L’éducation ouvrière par l’école industrielle et professionnelle use également à l’extrême de l’expérimentation pratique.

L’ouvrier américain est le prototype de l’ouvrier européen de l’avenir. Dans toutes les professions qualifiées, il est un homme instruit : le règne de l’ouvrier du passé, dont le savoir se bornait à des recettes, des procédés, des tours de main et des secrets, est depuis longtemps terminé dans les usines modernes du Nouveau-Monde. Toutes réalisent le « labor saving », l’économie de main-d’œuvre, par l’emploi de machines-outils perfectionnées ; la conduite intelligente de ces outils nécessite plus de cerveau et de nerfs que de muscles, plus d’attention, de décision rapide et d’habileté manipulatoire que de force physique.

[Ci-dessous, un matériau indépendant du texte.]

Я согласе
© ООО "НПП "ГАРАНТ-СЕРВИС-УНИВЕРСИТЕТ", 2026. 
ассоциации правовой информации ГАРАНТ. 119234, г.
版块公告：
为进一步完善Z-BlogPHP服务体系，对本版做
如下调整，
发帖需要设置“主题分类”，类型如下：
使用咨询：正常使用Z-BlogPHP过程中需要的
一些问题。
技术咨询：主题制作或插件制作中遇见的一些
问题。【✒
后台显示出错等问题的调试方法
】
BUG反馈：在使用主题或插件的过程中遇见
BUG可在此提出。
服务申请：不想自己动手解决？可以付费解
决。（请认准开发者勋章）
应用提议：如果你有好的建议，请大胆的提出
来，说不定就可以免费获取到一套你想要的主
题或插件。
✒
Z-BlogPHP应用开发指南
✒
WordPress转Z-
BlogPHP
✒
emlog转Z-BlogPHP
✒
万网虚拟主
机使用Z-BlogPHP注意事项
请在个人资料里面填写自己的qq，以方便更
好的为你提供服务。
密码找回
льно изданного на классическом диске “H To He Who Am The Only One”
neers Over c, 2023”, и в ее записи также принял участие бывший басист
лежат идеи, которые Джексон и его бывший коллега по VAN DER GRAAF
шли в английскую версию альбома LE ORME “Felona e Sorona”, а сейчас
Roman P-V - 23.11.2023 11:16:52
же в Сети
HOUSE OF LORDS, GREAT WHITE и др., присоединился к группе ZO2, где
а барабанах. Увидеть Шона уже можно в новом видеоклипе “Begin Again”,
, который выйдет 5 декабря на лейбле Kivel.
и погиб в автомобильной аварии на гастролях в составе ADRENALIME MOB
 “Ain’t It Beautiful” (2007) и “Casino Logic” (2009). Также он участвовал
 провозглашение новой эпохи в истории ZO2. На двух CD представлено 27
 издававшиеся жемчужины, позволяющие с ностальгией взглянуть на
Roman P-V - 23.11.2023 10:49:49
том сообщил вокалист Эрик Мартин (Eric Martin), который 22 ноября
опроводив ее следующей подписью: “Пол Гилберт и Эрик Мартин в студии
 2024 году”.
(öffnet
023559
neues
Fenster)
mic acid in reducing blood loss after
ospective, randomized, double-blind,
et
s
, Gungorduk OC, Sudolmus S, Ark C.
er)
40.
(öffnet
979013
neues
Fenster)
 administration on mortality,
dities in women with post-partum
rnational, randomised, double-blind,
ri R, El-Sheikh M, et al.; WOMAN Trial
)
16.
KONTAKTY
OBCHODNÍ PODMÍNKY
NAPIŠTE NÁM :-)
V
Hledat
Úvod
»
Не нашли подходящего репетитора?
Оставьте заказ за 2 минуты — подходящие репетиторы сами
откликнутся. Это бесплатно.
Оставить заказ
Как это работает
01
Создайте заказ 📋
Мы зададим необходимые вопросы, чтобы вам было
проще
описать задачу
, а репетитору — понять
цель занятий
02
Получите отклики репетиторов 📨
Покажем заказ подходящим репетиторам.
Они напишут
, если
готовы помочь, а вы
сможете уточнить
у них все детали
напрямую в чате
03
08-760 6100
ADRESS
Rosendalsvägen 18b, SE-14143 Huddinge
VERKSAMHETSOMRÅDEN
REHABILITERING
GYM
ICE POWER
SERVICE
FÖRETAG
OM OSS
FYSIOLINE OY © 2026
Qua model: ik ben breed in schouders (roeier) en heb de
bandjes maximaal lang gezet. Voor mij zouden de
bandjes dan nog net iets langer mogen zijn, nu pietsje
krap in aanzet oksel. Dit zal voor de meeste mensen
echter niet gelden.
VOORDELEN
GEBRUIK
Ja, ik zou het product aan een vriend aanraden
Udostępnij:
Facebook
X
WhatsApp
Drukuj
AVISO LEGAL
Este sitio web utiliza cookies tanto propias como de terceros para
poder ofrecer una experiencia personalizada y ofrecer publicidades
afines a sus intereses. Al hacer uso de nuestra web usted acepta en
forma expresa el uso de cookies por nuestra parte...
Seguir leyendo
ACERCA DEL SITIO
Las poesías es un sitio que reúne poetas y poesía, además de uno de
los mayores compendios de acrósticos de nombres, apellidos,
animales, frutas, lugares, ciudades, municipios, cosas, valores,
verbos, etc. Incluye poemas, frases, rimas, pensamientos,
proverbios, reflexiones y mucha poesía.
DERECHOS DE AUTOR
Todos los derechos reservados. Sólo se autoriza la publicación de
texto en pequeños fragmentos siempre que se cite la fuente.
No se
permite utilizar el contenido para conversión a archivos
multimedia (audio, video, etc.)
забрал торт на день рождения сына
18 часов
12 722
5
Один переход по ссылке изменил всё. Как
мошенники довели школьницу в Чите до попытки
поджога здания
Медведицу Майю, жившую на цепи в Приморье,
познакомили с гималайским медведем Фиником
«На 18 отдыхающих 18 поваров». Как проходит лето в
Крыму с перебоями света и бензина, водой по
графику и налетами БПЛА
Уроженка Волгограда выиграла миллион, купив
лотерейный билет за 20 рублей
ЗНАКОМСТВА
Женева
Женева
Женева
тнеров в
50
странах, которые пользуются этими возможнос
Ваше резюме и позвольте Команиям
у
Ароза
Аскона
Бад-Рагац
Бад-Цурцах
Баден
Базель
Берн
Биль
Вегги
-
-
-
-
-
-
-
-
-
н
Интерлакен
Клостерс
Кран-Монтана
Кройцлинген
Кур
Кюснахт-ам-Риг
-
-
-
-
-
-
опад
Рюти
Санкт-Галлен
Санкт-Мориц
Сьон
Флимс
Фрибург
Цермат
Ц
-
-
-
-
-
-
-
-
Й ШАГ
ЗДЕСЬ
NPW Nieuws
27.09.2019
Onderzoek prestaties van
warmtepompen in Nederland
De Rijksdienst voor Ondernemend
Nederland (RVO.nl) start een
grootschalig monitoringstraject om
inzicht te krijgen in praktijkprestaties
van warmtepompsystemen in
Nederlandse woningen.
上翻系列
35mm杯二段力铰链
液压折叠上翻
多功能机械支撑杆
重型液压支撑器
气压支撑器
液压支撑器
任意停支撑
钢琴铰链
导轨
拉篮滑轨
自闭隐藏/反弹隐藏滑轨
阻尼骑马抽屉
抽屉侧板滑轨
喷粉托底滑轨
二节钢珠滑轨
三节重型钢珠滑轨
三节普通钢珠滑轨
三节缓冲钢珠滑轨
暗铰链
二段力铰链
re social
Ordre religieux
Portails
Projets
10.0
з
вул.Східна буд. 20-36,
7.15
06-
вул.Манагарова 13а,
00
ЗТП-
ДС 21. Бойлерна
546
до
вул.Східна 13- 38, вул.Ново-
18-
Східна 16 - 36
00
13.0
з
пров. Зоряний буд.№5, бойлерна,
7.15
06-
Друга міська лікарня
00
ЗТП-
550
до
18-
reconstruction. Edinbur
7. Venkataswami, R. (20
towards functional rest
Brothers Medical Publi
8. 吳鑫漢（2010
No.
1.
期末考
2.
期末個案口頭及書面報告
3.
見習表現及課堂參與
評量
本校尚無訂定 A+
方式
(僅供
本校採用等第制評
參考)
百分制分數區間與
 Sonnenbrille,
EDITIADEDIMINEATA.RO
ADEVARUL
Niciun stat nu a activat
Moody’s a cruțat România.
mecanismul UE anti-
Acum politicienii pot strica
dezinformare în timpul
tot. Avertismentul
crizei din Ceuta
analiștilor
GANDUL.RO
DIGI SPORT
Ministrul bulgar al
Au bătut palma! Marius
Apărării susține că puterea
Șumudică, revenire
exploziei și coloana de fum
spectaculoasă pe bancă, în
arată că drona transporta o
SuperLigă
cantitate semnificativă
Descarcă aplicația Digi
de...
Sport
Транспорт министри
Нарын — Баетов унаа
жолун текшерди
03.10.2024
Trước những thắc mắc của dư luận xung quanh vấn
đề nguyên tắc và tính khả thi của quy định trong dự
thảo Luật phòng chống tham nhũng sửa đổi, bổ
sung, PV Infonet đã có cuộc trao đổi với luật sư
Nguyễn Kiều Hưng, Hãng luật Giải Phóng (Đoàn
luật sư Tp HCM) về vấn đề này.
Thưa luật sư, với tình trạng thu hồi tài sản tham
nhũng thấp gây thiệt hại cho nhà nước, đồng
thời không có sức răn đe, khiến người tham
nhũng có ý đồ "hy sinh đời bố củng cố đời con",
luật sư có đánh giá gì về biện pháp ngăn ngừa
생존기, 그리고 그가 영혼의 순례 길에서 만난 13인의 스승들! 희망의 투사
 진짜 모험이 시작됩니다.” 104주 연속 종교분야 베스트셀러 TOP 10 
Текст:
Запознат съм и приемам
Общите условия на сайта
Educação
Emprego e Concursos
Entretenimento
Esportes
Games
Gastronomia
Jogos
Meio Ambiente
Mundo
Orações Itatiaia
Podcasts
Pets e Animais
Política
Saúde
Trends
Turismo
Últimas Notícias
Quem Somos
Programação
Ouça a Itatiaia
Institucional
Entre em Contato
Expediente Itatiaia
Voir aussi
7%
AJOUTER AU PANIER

Les perfectionnements et les transformations rapides que l’industrie a subis dans son outillage et dans ses méthodes de travail ont fait naître, chez les ouvriers, conducteurs et chefs d’ateliers, des qualités nouvelles, intellectuelles plutôt que physiques ; les écoles industrielles, sous toutes leurs formes, s’efforcent de développer ces qualités et de les fixer dans la race.

Comme dans l’enseignement général, les études théoriques se font d’après des méthodes très concrètes ; les leçons orales s’appuient sur des exercices d’expérimentation et de manipulation, qui ont pour effet d’ajouter aux connaissances fondamentales des métiers l’esprit d’observation, l’habileté manuelle, l’intelligence industrielle. Sauf dans trois ou quatre écoles professionnelles, nulle trace de spécialisation ; l’école cherche à développer, chez l’ouvrier, le sens exécutif ; elle forme l’homme complet, lui donne une culture générale professionnelle et réagit ainsi contre les efforts déprimants de la monotonie et de la division extrême du travail que comporte la fabrication en série.

À en juger par la puissance créatrice du travail américain, servi par un outillage perfectionné, cette éducation technique semble être particulièrement efficace.


… Au delà de l’Atlantique on ne trouve nulle trace du préjugé, indéracinable en Europe, contre le travail manuel. Personne ne le considère comme humiliant ni déshonorant. Un professeur, un magistrat n’y semblent pas considérés comme intellectuellement supérieurs aux ouvriers et contremaîtres intelligents. Les employés de bureau sont depuis longtemps fixés sur la valeur sociale de leur situation qui représente, au maximum, 50 à 75 francs de salaire par semaine, alors que le maçon, le plafonneur, le menuisier reçoivent 120 francs pour la même durée de travail.

Derrière tout Américain se retrouve l’ouvrier ; il juge l’homme par ses capacités de produire et de réaliser ; il n’admet pas la croyance que le diplôme confère une certaine noblesse intellectuelle.



  1. L’auteur a bien voulu me demander d’écrire la préface de la 3e édition de son livre paru récemment.